:: PROVIDED TEXT
Predicting outcomes of 15-minute BTC and ETH binary contracts on Kalshi using machine learning and cross-asset market signals.
Kalshi is a regulated prediction market exchange where participants trade yes/no contracts on real-world events. The contracts analyzed here resolve based on whether BTC or ETH price is up or down at the end of a 15-minute window. Each contract is priced as a probability: a contract trading at $0.62 implies the market estimates a 62% chance the outcome is YES (UP).
The central research question is: can we build a model that extracts a systematic edge over the market's consensus probability? If the market's opening probability were perfectly calibrated and instantly incorporated all public information, no edge would exist. We hypothesize that early intra-contract momentum and cross-asset signals carry information not yet fully priced in.
Source: Kalshi minute-level price feeds for BTC and ETH 15-minute binary contracts
Period: February 16 – March 26, 2026
Raw volume: ~34K minute-level BTC rows (2,264 contracts), ~29K ETH rows (1,943 contracts)
Each contract row records the asset, date, contract open time, strike threshold, P(UP), P(DOWN), and volume at that minute. The ticker encodes metadata — for example, KXBTC15M-26FEB161830-30 means BTC, February 16 2026, opening at 18:30 UTC, $30 threshold.
Data quality audits before any analysis:
- Probability sums: |P(UP) + P(DOWN) − 1| ≤ 0.01 → 100% pass rate for both assets
- Duplicate (timestamp, ticker) pairs → none found
- Minimum contract length of 15 rows → one anomalous contract dropped per asset
- Final usable set: 2,263 BTC contracts (99.96%) and 1,942 ETH contracts (99.95%)
::::
TASKS TO CARRY OUT.
**a)** In the text on Kalshi price prediction, how many BTC contracts are in the final usable set?
**b)** Write out the passage of the text on Kalshi price prediction from "Source: Kalshi minute-level" up to and including "rows (1,943 contracts)", word for word.
:: DATA SEGMENT
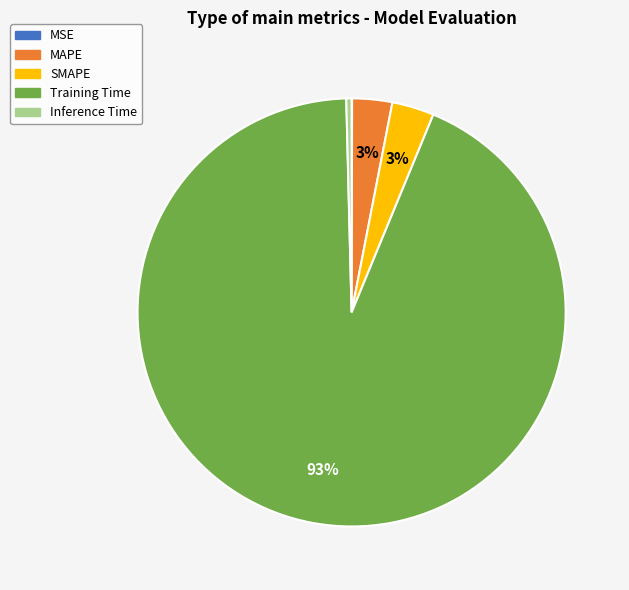

Is the sum of Training Time and SMAPE greater than half?

Yes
::::
SOLUTIONS FOR EACH TASK.
**a)** 2,263 BTC contracts (99.96%).

**b)**
Source: Kalshi minute-level price feeds for BTC and ETH 15-minute binary contracts
Period: February 16 – March 26, 2026
Raw volume: ~34K minute-level BTC rows (2,264 contracts), ~29K ETH rows (1,943 contracts)